Der Hauptgrund für das Zögern der staatlichen Stellen ist vermutlich die Haltung der südafrikanischen Gesundheitsministerin Manto Tshabalala-Msimang. Sie ist nicht nur im Land heftig umstritten, sie wurde auch weltweit verspottet, nachdem sie Aidskranken wiederholt Rote Beete, Knoblauch und Olivenöl als Medizin empfohlen hatte. Eine gute Ernährung, so die Ministerin, sei viel gesünder als diese Aids-Medikamente. Kein Wunder also, dass Rath in ihr eine Verbündete im Kampf gegen die Pharma-Industrie sieht, und Tshabalala-Msimang verkündete ihre Unterstützung ja auch auf einer Pressekonferenz: "Dr. Raths Arbeit stimmt mit unserem Programm überein und ergänzt es." Nach Angaben der Tageszeitung Cape Times antwortete sie schriftlich auf eine Parlamentsanfrage: "Ich werde mich von Dr. Rath nur distanzieren, wenn nachgewiesen wird, dass die Vitaminergänzungen, die er verschreibt, giftig sind für Menschen, die mit HIV infiziert sind."

Natürlich wüsste man gerne, wie die Rath-Stiftung zu all dem steht. Ob sie unabhängige Belege für die Wirksamkeit ihrer Vitaminpräparate gegen Aids hat. Was sie zu den Vorwürfen sagt, dass es angeblich schon Todesfälle gegeben habe, weil Patienten auf die Aids-Arzneien verzichteten und lieber Vitamine nahmen. Ob sie eine offizielle Genehmigung für ihre klinische Pilotstudie habe. Ob sie eine Erlaubnis dafür habe, die hoch dosierten Vitaminpräparate in Südafrika zu verteilen. Und ob es möglich sei, mit HIV-Infizierten zu sprechen, die an der Studie der Stiftung teilgenommen haben. Doch der Repräsentant in Südafrika, Ralf Langner, lehnt - noch bevor er die erste dieser Fragen gehört hat - ein Interview mit der SZ ab und bittet, im Berliner Büro anzurufen. Und von dort wird man nach Holland weiterverwiesen, zum Vize-Präsidenten Chris Fairhurst. Dieser möchte zunächst eine E-Mail mit all den Fragen, nach einer Woche lässt er über eine Sekretärin telefonisch mitteilen, dass er keine Stellung nehmen werde.
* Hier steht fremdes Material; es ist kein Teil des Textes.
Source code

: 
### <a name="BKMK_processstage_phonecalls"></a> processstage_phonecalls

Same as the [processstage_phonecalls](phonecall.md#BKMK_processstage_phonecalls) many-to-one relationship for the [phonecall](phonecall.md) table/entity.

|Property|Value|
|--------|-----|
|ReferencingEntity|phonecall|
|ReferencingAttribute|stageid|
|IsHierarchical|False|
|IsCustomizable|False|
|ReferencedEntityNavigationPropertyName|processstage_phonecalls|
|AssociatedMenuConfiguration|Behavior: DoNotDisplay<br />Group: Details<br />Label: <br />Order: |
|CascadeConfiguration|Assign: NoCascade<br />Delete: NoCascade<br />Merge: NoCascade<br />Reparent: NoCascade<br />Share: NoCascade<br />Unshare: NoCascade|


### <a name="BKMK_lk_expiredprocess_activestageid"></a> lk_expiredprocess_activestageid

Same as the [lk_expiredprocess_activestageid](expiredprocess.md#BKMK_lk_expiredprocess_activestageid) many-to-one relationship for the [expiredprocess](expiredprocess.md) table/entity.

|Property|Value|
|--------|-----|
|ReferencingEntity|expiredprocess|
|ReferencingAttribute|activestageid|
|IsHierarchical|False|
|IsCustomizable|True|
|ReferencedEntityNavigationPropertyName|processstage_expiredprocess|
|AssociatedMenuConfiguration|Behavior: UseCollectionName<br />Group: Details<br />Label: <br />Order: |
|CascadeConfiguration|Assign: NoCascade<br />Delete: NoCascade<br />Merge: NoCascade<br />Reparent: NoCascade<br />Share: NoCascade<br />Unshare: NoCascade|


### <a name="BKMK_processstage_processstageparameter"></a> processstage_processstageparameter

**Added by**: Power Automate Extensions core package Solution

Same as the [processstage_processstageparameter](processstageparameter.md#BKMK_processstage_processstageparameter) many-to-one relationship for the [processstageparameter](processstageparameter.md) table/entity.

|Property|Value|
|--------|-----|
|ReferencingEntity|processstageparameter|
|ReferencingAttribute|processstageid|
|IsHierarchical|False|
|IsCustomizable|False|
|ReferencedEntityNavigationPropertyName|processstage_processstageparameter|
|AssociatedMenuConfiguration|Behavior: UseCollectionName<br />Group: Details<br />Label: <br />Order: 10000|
Marta Darder von den Ärzten ohne Grenzen wundert sich jedenfalls über das Vorgehen der Rath-Stiftung. "Was ist denn das für ein Verhalten?", fragt sie in ihrem Büro. Da mache die Stiftung weltweit Werbung mit der klinischen Studie in Khayelitsha, aber in diesem Township sei kein einziges offizielles Rath-Büro zu finden. Es sei auch unklar, wo die Tests stattgefunden haben. In einer Klinik? In Privathäusern? In öffentlichen Gebäuden? "Das ist doch alles sehr komisch", sagt die Ärztin.

Beim Hinausgehen fällt dann noch diese Karikatur auf, die an der Bürowand hängt. Sie stammt aus der südafrikanischen Zeitung Sunday Times. Zwei Figuren sind darauf zu sehen, die eine stellt Gesundheitsministerin Tshabalala-Msimang dar, die als "Dr. Do-Little" bezeichnet wird, die andere "Dr. Rath". In einer gemeinsamen Sprechblase ist zu lesen: "Bist du HIV-positiv? Nimm keine giftigen antiretroviralen Medikamente! Nimm unser Vitamin-Heilmittel! Du wirst an Aids sterben, aber du stirbst gesund!"